+++ TEXTE SOURCE

Indignez-vous. Posez ces instruments. Indignez-vous pour votre droit à la vie, à la liberté, à la justice, au bonheur, au rire, à l’art. Indignez-vous pour rattraper tout ce qui s’échappe entre vos doigts. Indignez-vous, mais avec le coeur.

Parce qu’à force de se taire, on refuse même de voir la beauté du monde. Notre flegmatisme assassine ce que l’univers possède encore d’admirable. Car s’indigner, c’est aussi se battre pour que la beauté subsiste. C’est reconnaître qu’il y a de quoi s’émouvoir à travers le brouillard, qu’il existe encore des lueurs de vie dans cette cacophonie inquiétante. On ne s’indigne pas seulement pour détruire le mal. On s’indigne pour préserver la beauté d’un soleil couchant sur une zone pas encore calcinée, les frissons des arbres dressés, fiers rescapés des tempêtes et des incendies, la fraîcheur de l’eau d’un lac pas à sec, les rires des enfants des rues, un premier baiser sur un pont pas encore écroulé, les premières larmes d’un nouveau-né, l’envol d’un albatros, des champs de fleurs sauvages, l’odeur de la neige, la tendresse d’une main, l’or pourpre des feuilles qu’automne envoie valser. S’indigner, c’est préserver ces derniers éclats que nous ne voyons même plus.

Il ne s’agit plus d’avoir peur. La peur bouche le chemin de la pensé, et il est trop tard à présent pour s’effrayer. L’heure est venue de revenir à une réflexion posée, juste, humaniste. Une réflexion qui défait les mythes presque messianiques construits par les grands illusionnistes du XXIème siècle et qui n’ont à la bouche que les prévisions de haine des peuples, d’impuissance, de non-retour. Préserver le monde pour sauver nos enfants, c’est ce qu’on appelle unir la tête et le coeur. L’échec des révolutions est de n’avoir su que les opposer.

++++++

### CONSIGNE
D'après le texte sur l'indignation, en quoi consiste l'échec des révolutions ?

+++ ENTRÉES

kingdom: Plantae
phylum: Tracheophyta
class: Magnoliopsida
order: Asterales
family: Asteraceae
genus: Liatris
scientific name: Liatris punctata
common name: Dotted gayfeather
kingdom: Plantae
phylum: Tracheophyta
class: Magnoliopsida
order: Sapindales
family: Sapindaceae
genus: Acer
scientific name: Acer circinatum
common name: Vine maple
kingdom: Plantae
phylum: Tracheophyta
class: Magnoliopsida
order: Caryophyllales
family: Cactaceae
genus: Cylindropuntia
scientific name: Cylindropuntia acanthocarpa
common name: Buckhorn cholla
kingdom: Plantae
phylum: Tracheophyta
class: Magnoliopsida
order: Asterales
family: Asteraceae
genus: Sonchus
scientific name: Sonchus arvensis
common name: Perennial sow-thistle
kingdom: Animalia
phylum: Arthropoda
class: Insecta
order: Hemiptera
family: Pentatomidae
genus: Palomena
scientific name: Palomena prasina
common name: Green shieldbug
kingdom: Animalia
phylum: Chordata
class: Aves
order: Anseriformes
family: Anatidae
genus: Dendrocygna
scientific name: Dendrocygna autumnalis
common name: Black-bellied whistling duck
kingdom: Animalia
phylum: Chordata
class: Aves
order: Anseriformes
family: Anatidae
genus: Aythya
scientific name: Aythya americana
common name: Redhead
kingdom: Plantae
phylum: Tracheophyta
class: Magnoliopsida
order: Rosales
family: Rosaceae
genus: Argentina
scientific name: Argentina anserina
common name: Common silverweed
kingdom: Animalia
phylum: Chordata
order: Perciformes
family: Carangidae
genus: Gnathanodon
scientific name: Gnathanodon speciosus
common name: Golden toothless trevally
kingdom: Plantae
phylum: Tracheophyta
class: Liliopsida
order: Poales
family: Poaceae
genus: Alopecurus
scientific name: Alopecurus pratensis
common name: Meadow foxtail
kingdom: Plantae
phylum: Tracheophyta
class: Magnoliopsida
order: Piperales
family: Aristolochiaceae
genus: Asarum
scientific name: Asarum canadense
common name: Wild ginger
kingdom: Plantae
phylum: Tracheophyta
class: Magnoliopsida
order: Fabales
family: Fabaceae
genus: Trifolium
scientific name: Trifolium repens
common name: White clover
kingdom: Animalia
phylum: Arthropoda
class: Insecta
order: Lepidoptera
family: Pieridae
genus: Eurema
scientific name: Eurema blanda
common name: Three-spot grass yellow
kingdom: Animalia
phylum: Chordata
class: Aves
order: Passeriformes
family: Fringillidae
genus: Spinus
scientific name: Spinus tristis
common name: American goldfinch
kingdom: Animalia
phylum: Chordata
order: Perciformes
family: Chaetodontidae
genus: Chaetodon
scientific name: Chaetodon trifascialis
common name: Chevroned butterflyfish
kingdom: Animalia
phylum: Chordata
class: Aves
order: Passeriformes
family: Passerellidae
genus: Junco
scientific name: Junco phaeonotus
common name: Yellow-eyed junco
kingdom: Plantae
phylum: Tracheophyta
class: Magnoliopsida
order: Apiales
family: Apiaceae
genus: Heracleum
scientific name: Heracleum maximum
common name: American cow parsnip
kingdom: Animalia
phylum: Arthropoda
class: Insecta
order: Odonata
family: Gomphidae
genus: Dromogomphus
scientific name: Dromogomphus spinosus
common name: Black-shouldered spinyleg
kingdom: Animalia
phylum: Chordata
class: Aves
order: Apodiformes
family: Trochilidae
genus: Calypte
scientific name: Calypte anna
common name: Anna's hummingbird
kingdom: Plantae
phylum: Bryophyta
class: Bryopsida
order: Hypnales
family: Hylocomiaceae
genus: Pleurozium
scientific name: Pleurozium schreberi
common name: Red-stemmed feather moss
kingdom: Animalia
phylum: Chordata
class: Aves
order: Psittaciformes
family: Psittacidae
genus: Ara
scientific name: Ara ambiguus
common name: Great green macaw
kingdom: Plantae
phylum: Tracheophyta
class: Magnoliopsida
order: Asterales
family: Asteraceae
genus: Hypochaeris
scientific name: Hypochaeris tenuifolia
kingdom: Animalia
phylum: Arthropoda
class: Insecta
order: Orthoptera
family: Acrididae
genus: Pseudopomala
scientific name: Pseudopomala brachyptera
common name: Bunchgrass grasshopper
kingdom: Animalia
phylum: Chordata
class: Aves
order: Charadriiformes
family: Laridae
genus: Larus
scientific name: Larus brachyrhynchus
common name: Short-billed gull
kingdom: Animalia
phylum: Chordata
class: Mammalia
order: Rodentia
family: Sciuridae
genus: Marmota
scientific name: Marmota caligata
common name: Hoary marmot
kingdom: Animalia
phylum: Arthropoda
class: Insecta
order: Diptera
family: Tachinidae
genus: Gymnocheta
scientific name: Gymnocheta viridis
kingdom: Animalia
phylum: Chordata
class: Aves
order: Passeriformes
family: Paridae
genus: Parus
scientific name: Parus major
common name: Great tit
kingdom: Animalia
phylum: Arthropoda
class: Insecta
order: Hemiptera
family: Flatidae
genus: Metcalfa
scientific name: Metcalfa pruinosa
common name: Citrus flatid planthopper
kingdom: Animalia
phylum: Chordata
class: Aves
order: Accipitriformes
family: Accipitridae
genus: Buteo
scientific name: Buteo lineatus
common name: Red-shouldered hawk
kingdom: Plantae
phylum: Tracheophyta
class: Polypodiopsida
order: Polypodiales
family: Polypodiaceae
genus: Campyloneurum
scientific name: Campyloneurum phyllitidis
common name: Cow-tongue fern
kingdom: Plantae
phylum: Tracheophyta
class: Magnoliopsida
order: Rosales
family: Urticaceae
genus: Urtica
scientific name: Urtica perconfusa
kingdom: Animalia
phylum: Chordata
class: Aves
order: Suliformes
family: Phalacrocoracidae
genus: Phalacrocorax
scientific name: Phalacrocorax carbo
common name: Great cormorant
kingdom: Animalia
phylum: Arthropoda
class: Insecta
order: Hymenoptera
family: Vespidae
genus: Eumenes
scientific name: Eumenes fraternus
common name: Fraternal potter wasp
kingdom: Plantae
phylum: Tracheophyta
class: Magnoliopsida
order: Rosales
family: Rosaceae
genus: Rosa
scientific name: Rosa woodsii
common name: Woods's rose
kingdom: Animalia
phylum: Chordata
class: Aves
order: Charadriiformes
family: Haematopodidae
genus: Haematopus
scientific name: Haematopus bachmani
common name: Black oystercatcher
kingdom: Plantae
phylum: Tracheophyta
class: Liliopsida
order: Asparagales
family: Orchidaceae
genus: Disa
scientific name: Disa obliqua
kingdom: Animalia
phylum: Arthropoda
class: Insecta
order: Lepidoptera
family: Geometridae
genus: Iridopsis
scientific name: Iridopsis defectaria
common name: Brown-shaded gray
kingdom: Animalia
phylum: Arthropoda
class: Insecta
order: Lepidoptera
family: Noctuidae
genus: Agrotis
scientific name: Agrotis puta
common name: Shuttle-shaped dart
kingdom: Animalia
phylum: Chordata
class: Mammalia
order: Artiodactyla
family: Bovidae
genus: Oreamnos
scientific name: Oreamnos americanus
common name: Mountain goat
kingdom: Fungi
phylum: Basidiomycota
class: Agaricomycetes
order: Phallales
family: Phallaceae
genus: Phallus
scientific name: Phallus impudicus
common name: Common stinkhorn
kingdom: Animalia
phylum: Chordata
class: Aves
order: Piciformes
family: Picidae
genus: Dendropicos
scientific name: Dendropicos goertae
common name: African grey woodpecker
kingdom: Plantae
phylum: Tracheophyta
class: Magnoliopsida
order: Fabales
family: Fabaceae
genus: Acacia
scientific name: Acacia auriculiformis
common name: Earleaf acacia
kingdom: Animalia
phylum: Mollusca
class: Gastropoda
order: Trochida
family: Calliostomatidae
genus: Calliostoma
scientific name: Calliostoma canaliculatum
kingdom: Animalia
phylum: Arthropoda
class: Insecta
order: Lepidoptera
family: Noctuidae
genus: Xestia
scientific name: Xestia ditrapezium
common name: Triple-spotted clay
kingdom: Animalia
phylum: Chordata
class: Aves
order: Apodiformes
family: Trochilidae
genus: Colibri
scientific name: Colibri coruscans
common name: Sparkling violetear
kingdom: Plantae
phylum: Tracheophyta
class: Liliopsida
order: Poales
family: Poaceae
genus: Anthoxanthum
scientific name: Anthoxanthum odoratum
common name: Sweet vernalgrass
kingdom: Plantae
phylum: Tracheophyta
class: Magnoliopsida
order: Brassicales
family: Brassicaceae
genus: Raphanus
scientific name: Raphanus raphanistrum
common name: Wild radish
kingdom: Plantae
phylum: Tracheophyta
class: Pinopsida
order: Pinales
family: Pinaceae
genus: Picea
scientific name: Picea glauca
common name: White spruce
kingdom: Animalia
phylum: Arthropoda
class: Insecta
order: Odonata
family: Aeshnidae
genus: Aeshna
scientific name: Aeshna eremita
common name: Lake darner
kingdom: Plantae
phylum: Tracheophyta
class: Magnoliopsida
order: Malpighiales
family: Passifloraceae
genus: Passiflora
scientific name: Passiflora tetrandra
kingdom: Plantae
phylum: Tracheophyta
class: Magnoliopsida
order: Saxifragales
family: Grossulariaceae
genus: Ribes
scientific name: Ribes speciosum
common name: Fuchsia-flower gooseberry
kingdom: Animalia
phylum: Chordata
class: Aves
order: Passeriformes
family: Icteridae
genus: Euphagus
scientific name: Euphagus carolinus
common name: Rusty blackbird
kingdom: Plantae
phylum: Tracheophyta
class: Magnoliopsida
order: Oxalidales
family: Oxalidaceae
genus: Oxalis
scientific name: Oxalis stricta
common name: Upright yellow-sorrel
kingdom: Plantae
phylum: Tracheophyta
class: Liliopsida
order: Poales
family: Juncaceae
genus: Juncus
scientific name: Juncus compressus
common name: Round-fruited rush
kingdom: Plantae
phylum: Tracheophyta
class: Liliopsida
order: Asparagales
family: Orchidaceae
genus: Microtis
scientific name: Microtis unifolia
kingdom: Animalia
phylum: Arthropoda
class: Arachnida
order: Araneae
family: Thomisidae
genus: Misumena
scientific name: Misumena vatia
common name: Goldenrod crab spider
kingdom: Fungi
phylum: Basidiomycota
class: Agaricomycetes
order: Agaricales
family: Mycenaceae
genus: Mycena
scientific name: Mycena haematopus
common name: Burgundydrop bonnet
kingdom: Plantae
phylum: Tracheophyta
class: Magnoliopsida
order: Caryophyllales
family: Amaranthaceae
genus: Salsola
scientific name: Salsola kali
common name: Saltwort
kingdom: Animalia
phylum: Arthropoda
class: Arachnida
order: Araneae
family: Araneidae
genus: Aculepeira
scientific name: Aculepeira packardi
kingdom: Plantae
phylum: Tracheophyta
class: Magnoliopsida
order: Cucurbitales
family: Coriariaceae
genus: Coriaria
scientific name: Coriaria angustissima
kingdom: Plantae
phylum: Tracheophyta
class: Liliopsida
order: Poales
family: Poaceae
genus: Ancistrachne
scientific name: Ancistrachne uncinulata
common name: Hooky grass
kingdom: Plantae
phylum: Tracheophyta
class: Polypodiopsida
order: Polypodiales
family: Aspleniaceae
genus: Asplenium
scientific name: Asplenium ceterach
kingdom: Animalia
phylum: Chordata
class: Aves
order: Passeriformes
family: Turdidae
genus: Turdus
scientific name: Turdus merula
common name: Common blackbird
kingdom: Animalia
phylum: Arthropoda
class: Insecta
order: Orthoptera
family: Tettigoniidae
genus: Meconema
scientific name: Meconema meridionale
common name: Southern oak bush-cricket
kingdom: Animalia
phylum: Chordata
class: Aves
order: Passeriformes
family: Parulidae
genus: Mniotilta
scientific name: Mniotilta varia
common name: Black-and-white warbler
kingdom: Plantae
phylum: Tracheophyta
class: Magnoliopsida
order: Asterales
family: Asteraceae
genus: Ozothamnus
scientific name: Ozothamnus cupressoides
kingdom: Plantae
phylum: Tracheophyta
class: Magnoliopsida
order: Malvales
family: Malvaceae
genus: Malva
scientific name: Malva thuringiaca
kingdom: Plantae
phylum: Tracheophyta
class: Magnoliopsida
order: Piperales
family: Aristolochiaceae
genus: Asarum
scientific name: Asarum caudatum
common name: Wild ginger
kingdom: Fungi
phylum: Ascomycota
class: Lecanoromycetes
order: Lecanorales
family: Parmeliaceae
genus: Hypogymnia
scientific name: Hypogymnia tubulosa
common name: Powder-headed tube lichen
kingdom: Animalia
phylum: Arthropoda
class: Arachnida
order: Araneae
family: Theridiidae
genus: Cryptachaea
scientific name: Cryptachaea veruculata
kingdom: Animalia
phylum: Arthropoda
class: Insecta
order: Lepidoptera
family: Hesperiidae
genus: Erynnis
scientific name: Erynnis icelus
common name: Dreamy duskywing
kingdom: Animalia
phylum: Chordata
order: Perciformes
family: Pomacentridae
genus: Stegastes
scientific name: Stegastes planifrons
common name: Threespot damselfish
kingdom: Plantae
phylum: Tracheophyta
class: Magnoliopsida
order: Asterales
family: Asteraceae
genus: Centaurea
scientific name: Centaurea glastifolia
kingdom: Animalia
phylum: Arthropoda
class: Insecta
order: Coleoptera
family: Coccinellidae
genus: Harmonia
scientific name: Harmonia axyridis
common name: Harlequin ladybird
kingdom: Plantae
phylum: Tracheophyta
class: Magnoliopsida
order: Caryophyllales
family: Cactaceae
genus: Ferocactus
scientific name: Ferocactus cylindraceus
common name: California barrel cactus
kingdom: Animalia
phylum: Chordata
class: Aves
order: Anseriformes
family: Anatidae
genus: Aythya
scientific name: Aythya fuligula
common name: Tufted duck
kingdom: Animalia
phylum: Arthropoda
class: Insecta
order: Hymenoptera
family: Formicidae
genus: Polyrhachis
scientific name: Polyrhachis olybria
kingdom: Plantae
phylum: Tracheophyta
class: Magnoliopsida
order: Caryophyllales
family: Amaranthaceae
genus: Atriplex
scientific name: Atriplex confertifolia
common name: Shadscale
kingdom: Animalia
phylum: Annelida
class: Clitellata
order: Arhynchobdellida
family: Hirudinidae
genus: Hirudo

++++++

### RÉPONSE
Elles n'ont su qu'opposer la tête et le cœur.